Lastly, the point above ties into the final point: Strength training relies on the efficiency of your Central Nervous System (CNS). Truthfully, everything relies on that efficiency, but performing the greatest feat of strength you’ll do for the entire day in a controlled pattern requires it to be on its "A game", with nothing to compromise it.
That means the overall aim during most of your strength training workouts should be to stimulate your muscles, not destroy them so you can barely lift your limbs after they’re done. We’re trying to bring your nervous system up, not tear it down.
Pumps & DOMs When Training for Muscle Size
Size training, as mentioned, is a bit of a different animal. Though the consistent factor for hypertrophy training is the involvement of fairly significant loads to train with in a traditional weight lifting fashion, there are still several different avenues under that umbrella to achieve the desired end result of building muscle:
- 10x10 German Volume Training
- Gironda’s 8x8 Training
- DOGGCRAPP Method
- Ladder Training
- Pyramid Scheme
- Drop Set Training
- Compound Set Training
The above are 7 of countless popular training methods for hypertrophy, and they all have one thing in common: They completely fatigue the muscles being trained.
The one thing you can guarantee is plenty of blood flow entering the muscles, especially if they’re being trained in an isolation method. There are several lifting techniques that encourage increased blood flow and time under tension to achieve the same purpose of muscle fatigue. Adding volume to the mix by way of several sets of the same exercise, and you’ve got a recipe for cosmetic growth.

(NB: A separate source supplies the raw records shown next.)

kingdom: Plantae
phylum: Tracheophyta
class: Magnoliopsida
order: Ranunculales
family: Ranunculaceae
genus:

Using strategies like mid range partials and rest-pausing are common ways to break down muscle fibers, especially through concentric repetitions, and below is a video of just that. Watch Tom Platz the legend, coach John Meadows through an extended set of hack squats.
Note the mid range partials and drastically long contractions to induce blood flow.
If you’re size training the right way, most of the time, you should be pretty sore from a solid workout, and you should also feel a significant pump during.
Just for clarity, I said “pretty sore”, and I said “most of the time”. It’ll occur more often than strength training, but doesn’t need to happen every single workout – and it definitely doesn’t have to be debilitating soreness to the point of calling in sick for work the next day.
If you’re sore for more than 4 days (which is already a lot), give your nutrition and rest a gut check to see where you’re going wrong. If there are no holes (which I doubt!), then you may plain and simply be overtraining.
Summary
Are pumps and DOMS an inarguable mandatory part of each workout if you’re looking to get big or strong? No.
Can you get big and strong while avoiding them altogether? Absolutely not.
At the end of the day, the presence of both play an important role in the changes you see in the mirror and on the gym floor performance wise. As long as you train smart and play the game the proper way, you can employ both safely.